• _TEXT BLOCK_:
On occasion, the normal distribution provides even more important information than just a measure of the reliability of samples. A normal distribution is most unlikely, although not impossible, when the observations are dependent upon one another-that is, when the probability of one event is determined by a preceding event. The observations
will fail to distribute themselves symmetrically around the mean.

In such cases, we can profitably reason backwards. If independence
is the necessary condition for a normal distribution, we can assume that
evidence that distributes itself into a bell curve comes from observations
that are independent of one another. Now we can begin to ask some
interesting questions.

How closely do changes in the prices of stocks resemble a normal
distribution? Some authorities on market behavior insist that stock
prices follow a random walk-that they resemble the aimless and unplanned lurches of a drunk trying to grab hold of a lamppost. They
believe that stock prices have no more memory than a roulette wheel
or a pair of dice, and that each observation is independent of the preceding observation. Today's price move will be whatever it is going to
be, regardless of what happened a minute ago, yesterday, the day
before, or the day before that.

The best way to determine whether changes in stock prices are in
fact independent is to find out whether they fall into a normal distribution. Impressive evidence exists to support the case that changes in
stock prices are normally distributed. That should come as no surprise.
In capital markets as fluid and as competitive as ours, where each
investor is trying to outsmart all the others, new information is rapidly
reflected in the price of stocks. If General Motors posts disappointing
earnings or if Merck announces a major new drug, stock prices do not
stand still while investors contemplate the news. No investor can afford
to wait for others to act first. So they tend to act in a pack, immediately
moving the price of General Motors or Merck to a level that reflects
this new information. But new information arrives in random fashion.
Consequently, stock prices move in unpredictable ways.

• _GIVEN ENTRIES_:
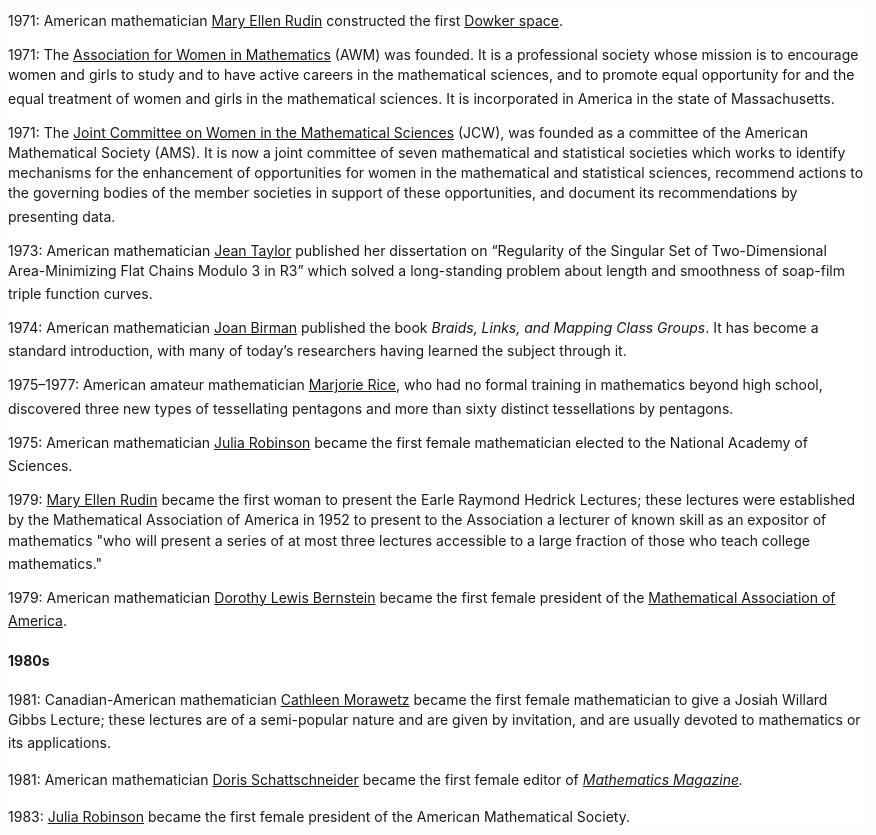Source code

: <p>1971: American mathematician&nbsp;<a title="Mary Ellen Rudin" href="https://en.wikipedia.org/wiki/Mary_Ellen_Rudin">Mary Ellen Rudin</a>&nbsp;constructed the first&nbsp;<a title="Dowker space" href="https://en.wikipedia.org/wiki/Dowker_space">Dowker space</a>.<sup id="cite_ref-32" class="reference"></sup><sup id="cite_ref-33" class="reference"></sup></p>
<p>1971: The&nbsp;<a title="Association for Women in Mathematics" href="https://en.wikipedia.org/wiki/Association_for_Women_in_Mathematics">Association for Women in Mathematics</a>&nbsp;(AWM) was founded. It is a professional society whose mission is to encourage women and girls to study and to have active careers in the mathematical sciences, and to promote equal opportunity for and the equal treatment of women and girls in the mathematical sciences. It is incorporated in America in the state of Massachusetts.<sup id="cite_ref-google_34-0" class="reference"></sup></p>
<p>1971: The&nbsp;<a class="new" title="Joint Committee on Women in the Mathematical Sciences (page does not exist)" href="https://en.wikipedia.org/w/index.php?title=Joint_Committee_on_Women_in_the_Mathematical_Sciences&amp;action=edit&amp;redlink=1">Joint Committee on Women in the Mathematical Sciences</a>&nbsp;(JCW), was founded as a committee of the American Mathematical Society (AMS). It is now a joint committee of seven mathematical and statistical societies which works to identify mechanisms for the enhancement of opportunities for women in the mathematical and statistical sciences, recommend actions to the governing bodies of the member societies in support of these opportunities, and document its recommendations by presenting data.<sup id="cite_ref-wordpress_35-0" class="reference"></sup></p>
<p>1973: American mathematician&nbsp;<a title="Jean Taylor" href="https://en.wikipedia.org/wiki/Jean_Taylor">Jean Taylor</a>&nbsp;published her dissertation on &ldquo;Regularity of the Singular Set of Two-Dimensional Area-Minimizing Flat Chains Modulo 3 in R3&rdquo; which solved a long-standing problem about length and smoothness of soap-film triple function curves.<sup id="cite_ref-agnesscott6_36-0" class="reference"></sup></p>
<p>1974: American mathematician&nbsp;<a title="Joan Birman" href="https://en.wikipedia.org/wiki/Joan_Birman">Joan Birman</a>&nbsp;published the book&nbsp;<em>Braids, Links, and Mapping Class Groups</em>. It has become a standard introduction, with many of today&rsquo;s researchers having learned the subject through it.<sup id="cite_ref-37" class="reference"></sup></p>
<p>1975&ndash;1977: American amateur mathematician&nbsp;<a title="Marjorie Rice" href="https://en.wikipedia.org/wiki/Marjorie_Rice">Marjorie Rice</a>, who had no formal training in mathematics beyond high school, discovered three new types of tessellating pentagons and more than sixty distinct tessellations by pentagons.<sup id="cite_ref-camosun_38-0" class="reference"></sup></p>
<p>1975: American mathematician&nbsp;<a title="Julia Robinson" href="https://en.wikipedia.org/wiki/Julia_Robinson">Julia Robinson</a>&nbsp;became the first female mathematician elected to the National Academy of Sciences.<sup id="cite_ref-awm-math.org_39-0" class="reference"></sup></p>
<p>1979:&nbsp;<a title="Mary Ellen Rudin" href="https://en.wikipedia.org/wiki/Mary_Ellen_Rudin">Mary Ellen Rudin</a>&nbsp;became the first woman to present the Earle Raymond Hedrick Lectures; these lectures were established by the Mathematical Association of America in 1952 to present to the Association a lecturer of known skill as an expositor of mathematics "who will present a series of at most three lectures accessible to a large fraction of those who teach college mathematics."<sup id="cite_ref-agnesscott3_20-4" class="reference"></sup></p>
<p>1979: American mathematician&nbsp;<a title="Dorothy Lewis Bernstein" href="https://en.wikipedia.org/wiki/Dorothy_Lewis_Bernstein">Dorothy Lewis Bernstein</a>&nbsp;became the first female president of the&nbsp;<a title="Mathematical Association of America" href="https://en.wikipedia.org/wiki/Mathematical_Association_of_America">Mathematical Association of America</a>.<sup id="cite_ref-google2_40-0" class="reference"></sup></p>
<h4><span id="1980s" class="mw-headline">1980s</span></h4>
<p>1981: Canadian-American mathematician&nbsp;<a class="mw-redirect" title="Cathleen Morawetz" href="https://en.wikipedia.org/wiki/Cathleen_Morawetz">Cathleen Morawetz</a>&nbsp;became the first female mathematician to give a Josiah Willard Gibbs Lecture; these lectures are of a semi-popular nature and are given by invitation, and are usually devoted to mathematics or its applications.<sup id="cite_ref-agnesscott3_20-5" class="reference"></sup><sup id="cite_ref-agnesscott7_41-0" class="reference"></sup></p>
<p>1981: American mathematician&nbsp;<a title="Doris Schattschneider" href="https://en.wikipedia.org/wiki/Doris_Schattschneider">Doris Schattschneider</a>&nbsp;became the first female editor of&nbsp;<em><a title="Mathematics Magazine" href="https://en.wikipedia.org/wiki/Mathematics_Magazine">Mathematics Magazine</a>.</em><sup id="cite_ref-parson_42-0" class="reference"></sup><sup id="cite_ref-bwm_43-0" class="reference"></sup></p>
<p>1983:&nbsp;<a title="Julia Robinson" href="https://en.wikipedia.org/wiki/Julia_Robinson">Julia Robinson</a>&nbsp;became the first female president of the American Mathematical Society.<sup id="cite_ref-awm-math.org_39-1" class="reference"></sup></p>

• _EXERCISE BRIEF_: Retype everything in the passage above on the normal distribution and stock prices, from "On occasion, the" down to "interesting questions.".

• _ANSWER TO THIS EXERCISE_:
On occasion, the normal distribution provides even more important information than just a measure of the reliability of samples. A normal distribution is most unlikely, although not impossible, when the observations are dependent upon one another-that is, when the probability of one event is determined by a preceding event. The observations
will fail to distribute themselves symmetrically around the mean.

In such cases, we can profitably reason backwards. If independence
is the necessary condition for a normal distribution, we can assume that
evidence that distributes itself into a bell curve comes from observations
that are independent of one another. Now we can begin to ask some
interesting questions.